On Christmas Eve we had a nice dinner with Chopper's family. There was Baccala, pea soup, salad, and shrimp enchiladas. It was a cultural feast. Chop's father is Portuguese and so brought the traditional dish, Baccala, which is salted cod and potatoes with olives, pimento peppers, eggs, and a few other ingredients. Apparently it is best with a little olive oil and vinegar drizzled over the top. Because of the tradition of eating fish on Christmas eve this is a popular dish, personally it is a little fishy for me, but those who like it, reaaaally like it. The pea soup was brought by Chop's brother and his wife, another family tradition from another culture. Kristen's family is polish, pea soup and pierogies is their Christmas Eve tradition. She made the pierogies for Christmas day, they are always delicious and the pea soup was yummy too (made vegetarian with no ham). The enchilada's were not family tradition at all, but they were delicious! Chopper's mother Natalie brought them. Natalie has a food blog of her own, her blog highlights eating local, and all of her recipes are made from foods that are sustainable in some way..in most cases because they are all grown in very close proximity to where they are being eaten. She said she would have the enchilada recipe posted at some point and I would suggest seeking it out, they were really yummy.

The delicious enchiladas, obviously being eaten!

The baccala

It was a lovely evening around food and family, which had just the energy one would want to christen their new home for the holidays.
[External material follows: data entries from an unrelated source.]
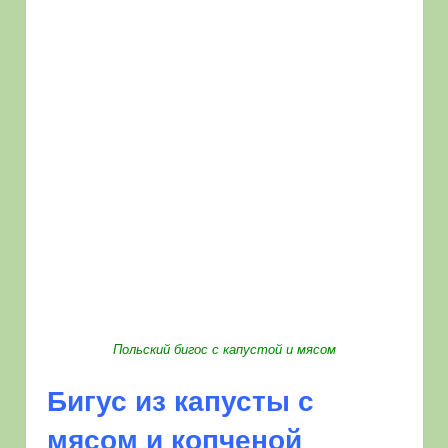
Польский бигос с капустой и мясом
Бигус из капусты с
мясом и копченой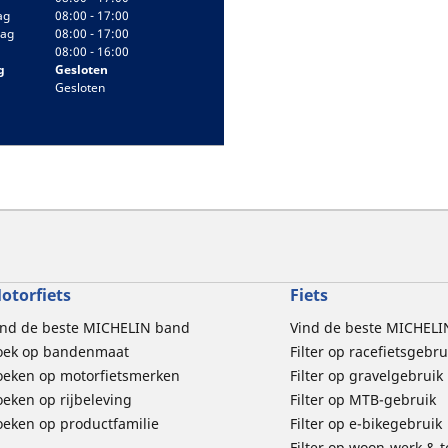
ag
08:00 - 17:00
ag
08:00 - 17:00
08:00 - 16:00
g
Gesloten
Gesloten
otorfiets
Fiets
ind de beste MICHELIN band
Vind de beste MICHELI
oek op bandenmaat
Filter op racefietsgebru
oeken op motorfietsmerken
Filter op gravelgebruik
oeken op rijbeleving
Filter op MTB-gebruik
oeken op productfamilie
Filter op e-bikegebruik
Filter op woon-werk & 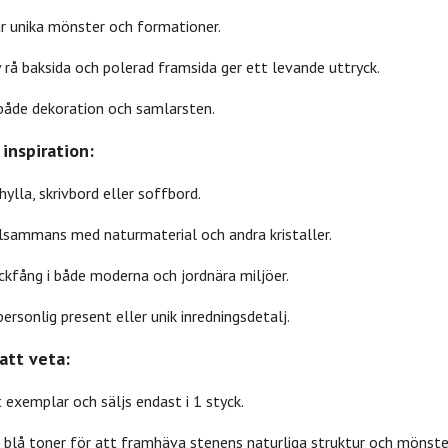
ar unika mönster och formationer.
rå baksida och polerad framsida ger ett levande uttryck.
åde dekoration och samlarsten.
inspiration:
hylla, skrivbord eller soffbord.
llsammans med naturmaterial och andra kristaller.
ickfång i både moderna och jordnära miljöer.
rsonlig present eller unik inredningsdetalj.
att veta:
t exemplar och säljs endast i 1 styck.
i blå toner för att framhäva stenens naturliga struktur och mönste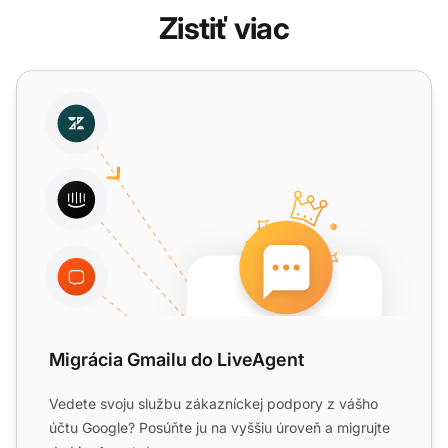
Zistiť viac
Migrácia Gmailu do LiveAgent
Migrácia Gmailu do LiveAgent
Vedete svoju službu zákazníckej podpory z vášho
účtu Google? Posúňte ju na vyššiu úroveň a migrujte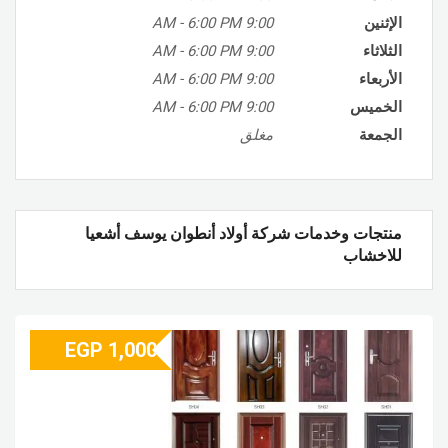
الإثنين
9:00 AM
6:00 PM
-
الثلاثاء
9:00 AM
6:00 PM
-
الأربعاء
9:00 AM
6:00 PM
-
الخميس
9:00 AM
6:00 PM
-
الجمعة
مغلق
منتجات وخدمات شركة أولاد أنطوان يوسف أشعيا
للاخشاب
EGP
1,000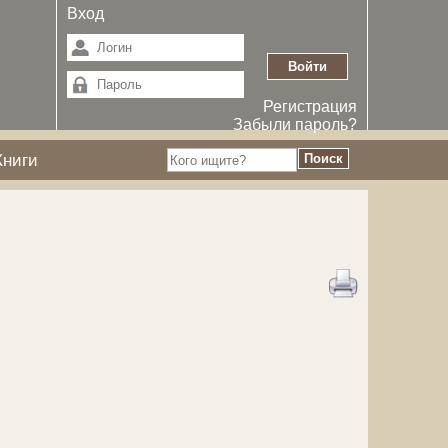
Вход
Регистрация
Забыли пароль?
Книги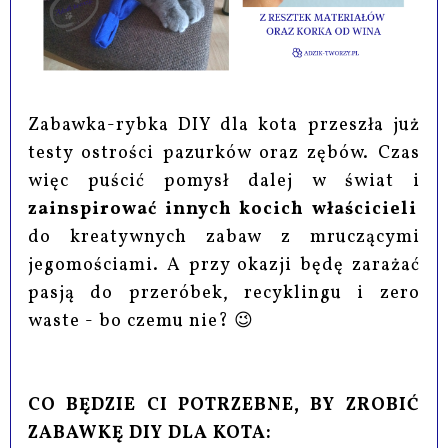
Zabawka-rybka DIY dla kota przeszła już
testy ostrości pazurków oraz zębów. Czas
więc puścić pomysł dalej w świat i
zainspirować innych kocich właścicieli
do kreatywnych zabaw z mruczącymi
jegomościami. A przy okazji będę zarażać
pasją do przeróbek, recyklingu i zero
waste - bo czemu nie? 😉
CO BĘDZIE CI POTRZEBNE, BY ZROBIĆ
ZABAWKĘ DIY DLA KOTA: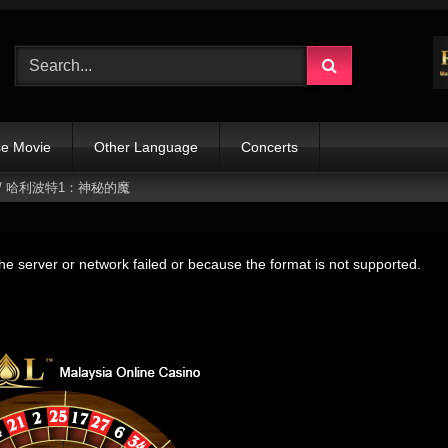
e Movie
Other Language
Concerts
 Stone / 哈利波特1：神秘的魔
e server or network failed or because the format is not supported.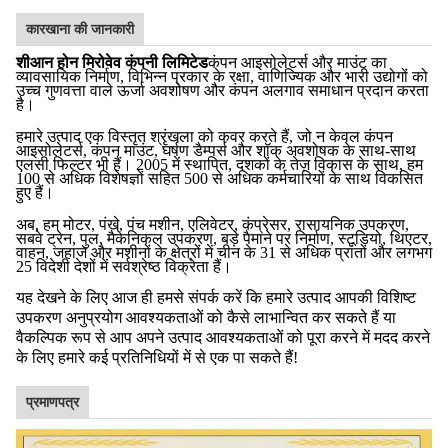
कारखाना की जानकारी
शीआन होन मिरोवेव कंपनी लिमिटेड
कंपन आइसोलेटर्स और माउंट का
व्यावसायिक निर्माण, विभिन्न प्रकार के रक्षा, वाणिज्यिक और भारी उद्योगों को
उच्च गुणवत्ता वाले ऊर्जा अवशोषण और कंपन अलगाव समाधान प्रदान करता
है।
हमारे उत्पाद एक विस्तृत श्रृंखला को कवर करते हैं, जो न केवल कंपन
आइसोलेटर्स, कंपन माउंट, घर्षण डैम्पर्स और शॉक अवशोषक के साथ-साथ
एलसी फिल्टर भी हैं। 2005 में स्थापित, दशकों के तेज़ विकास के साथ, हम
100 से अधिक विशेषज्ञों सहित 500 से अधिक कर्मचारियों के साथ विकसित
हुए हैं।
अब, हम मोटर, पंखे, पंच मशीन, एलिवेटर, कंप्रेसर, रासायनिक उपकरण,
सबवे ट्रेन, पुल, मैकेनिकल उपकरण, बड़े पैमाने पर निर्माण, स्टूडियो, थिएटर,
वाहन, जहाज और मशीनों के क्षेत्रों में चीन के 31 से अधिक प्रांतों और लगभग
25 विदेशी देशों में सर्वश्रेष्ठ विक्रेता हैं।
यह देखने के लिए आज ही हमसे संपर्क करें कि हमारे उत्पाद आपकी विशिष्ट
उपकरण अनुप्रयोग आवश्यकताओं को कैसे लाभान्वित कर सकते हैं या
वैकल्पिक रूप से आप अपने उत्पाद आवश्यकताओं को पूरा करने में मदद करने
के लिए हमारे कई प्रतिनिधियों में से एक पा सकते हैं!
प्रमाणपत्र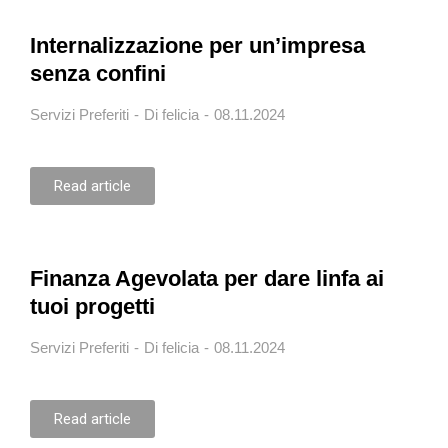
Internalizzazione per un’impresa
senza confini
Servizi Preferiti
Di
felicia
08.11.2024
Read article
Finanza Agevolata per dare linfa ai
tuoi progetti
Servizi Preferiti
Di
felicia
08.11.2024
Read article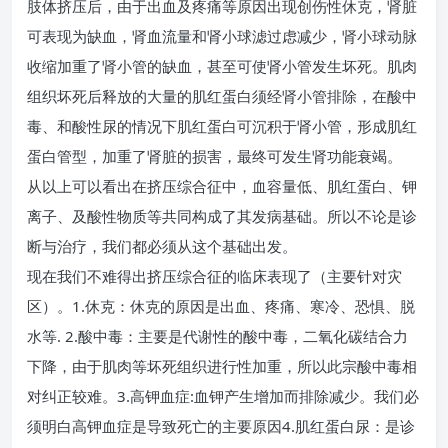
肢体挤压后，由于出血及疼痛等原因出现创伤性休克，肾脏
可表现为缺血，肾血流量和肾小球滤过虑减少，肾小球动脉
收缩加重了肾小管的缺血，甚至可使肾小管发生坏死。肌肉
组织坏死后释放的大量的肌红蛋白须经肾小管排除，在酸中
毒、和酸性尿的情况下肌红蛋白可沉积于肾小管，形成肌红
蛋白管型，加重了肾脏的损害，最终可发生肾功能衰竭。
从以上可以看出在挤压综合征中，血容量低、肌红蛋白、钾
离子、及酸性物质等共同构成了其发病基础。所以不论是诊
断与治疗，我们都必须从这个基础出发。
现在我们不难得出挤压综合征的临床表现了（主要针对灾
区）。1.休克：休克的原因是出血、疼痛、寒冷、恐惧、脱
水等. 2.酸中毒：主要是代谢性的酸中毒，二氧化碳结合力
下降，由于肌肉等坏死组织进行性加重，所以此宗酸中毒相
对纠正较难。3.高钾血症:血钾产生增加而排除减少。我们必
须明白高钾血症是导致死亡的主要原因4.肌红蛋白尿：是诊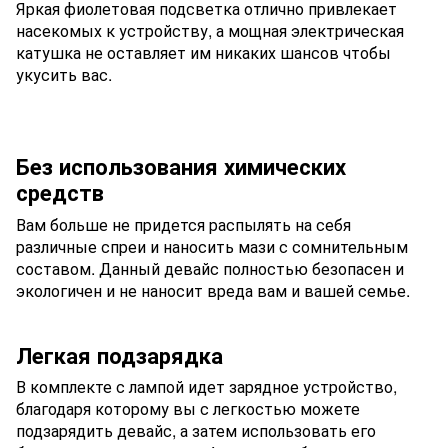
Яркая фиолетовая подсветка отлично привлекает
насекомых к устройству, а мощная электрическая
катушка не оставляет им никаких шансов чтобы
укусить вас.
Без использования химических
средств
Вам больше не придется распылять на себя
различные спреи и наносить мази с сомнительным
составом. Данный девайс полностью безопасен и
экологичен и не наносит вреда вам и вашей семье.
Легкая подзарядка
В комплекте с лампой идет зарядное устройство,
благодаря которому вы с легкостью можете
подзарядить девайс, а затем использовать его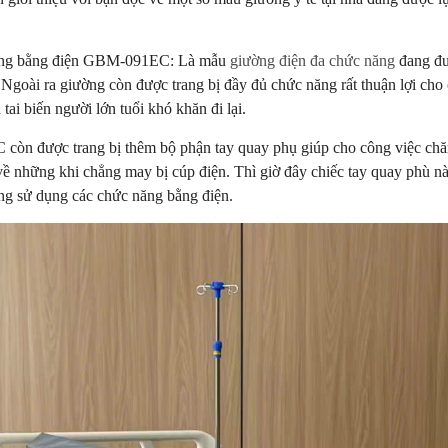
năng bằng điện GBM-091EC: Là mẫu
giường điện đa chức năng
đang đượ
 Ngoài ra giường còn được trang bị đầy đủ chức năng rất thuận lợi cho 
ai biến người lớn tuổi khó khăn đi lại.
n được trang bị thêm bộ phận tay quay phụ giúp cho công việc chăm
về những khi chẳng may bị cúp điện. Thì giờ đây chiếc tay quay phù n
ng sử dụng các chức năng bằng điện.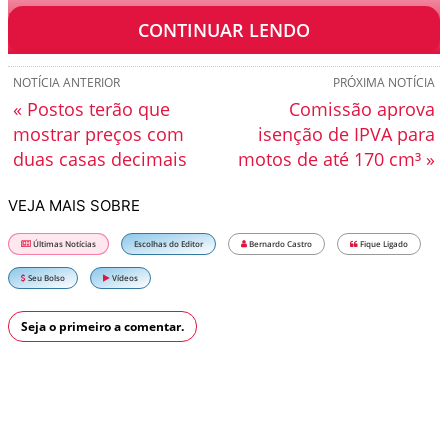
no Mundial de Rali.
CONTINUAR LENDO
NOTÍCIA ANTERIOR
PRÓXIMA NOTÍCIA
« Postos terão que
Comissão aprova
mostrar preços com
isenção de IPVA para
duas casas decimais
motos de até 170 cm³ »
VEJA MAIS SOBRE
Últimas Notícias
Escolhas do Editor
Bernardo Castro
Fique Ligado
Seu Bolso
Vídeos
Seja o primeiro a comentar.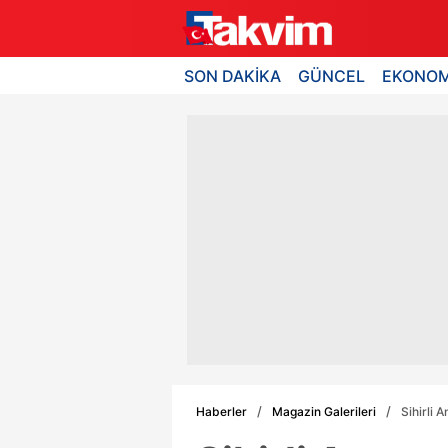
SON DAKİKA
GÜNCEL
EKONOM
Haberler
Magazin Galerileri
Sihirli 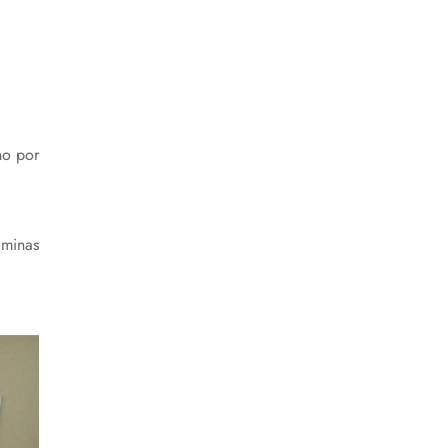
no por
âminas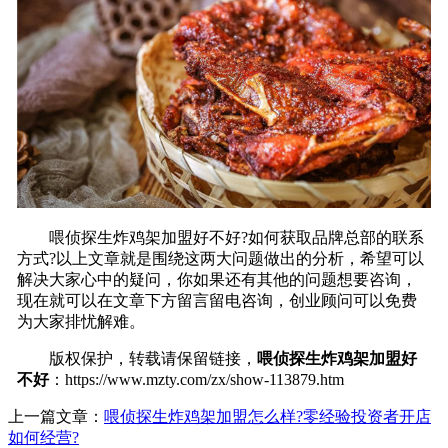
喂侦探生炸鸡架加盟好不好?如何获取品牌总部的联系
方式?以上文章就是围绕这两大问题做出的分析，希望可以
解决大家心中的疑问，你如果还有其他的问题想要咨询，
现在就可以在文章下方留言留电咨询，创业顾问可以免费
为大家排忧解难。
版权保护，转载请保留链接，
喂侦探生炸鸡架加盟好
不好
：https://www.mzty.com/zx/show-113879.htm
上一篇文章：
喂侦探生炸鸡架加盟怎么样?零经验投资者开店
如何经营?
Chop and I felt very lucky and our house is feeling more like home every day, it is amazing to think of the memories that have been created there in just the few short monthes we've been in the house (ok 6 monthes but still!).

Grammy with her new picture of Wesley.

Chop and the Boy

Wes and his new organic cotton penguin

The salad I haven't yet mentioned was my contribution to the evening. I don't like to usually put "green salad" recipes on my blog except for in my ode to salads post from last year, because they seem a bit simple and I don't want to undermind my readers. But I brought this salad to a brunch with friends a few weeks ago and then served it again on Christmas Eve and the comments were a flowin. People like this salad, as "simple" as it may seem to me and so I shall share it with you. This is a salad you can get in many restaurants, but what I think makes it stand above (besides the local mixed greens) is the love, that has got to be it. So if you make this salad, make sure to love what you're doing while you're doing it, otherwise it could come out rather pedestrian.


Salad and Dressing
baby spinach (or mixed greens..I used both)
toasted pecans (put on tray in toaster and toast for about 5 minutes)
crumbled blue cheese
sliced pears
finely sliced red onion

Cranberry Vinegarette

1/3 cup olive oil
1/3 cup balsamic (I used white balsamic, I don't know how they clarify it-shouldn't matter-use what you have)
2 Tablespoons honey
1/4 of a red onion chopped
1/4 cup dried cranberries

Blend all ingredients except for the olive oil. Then with blender on a low setting pour the olive oil in the top. This will allow it to emulsify.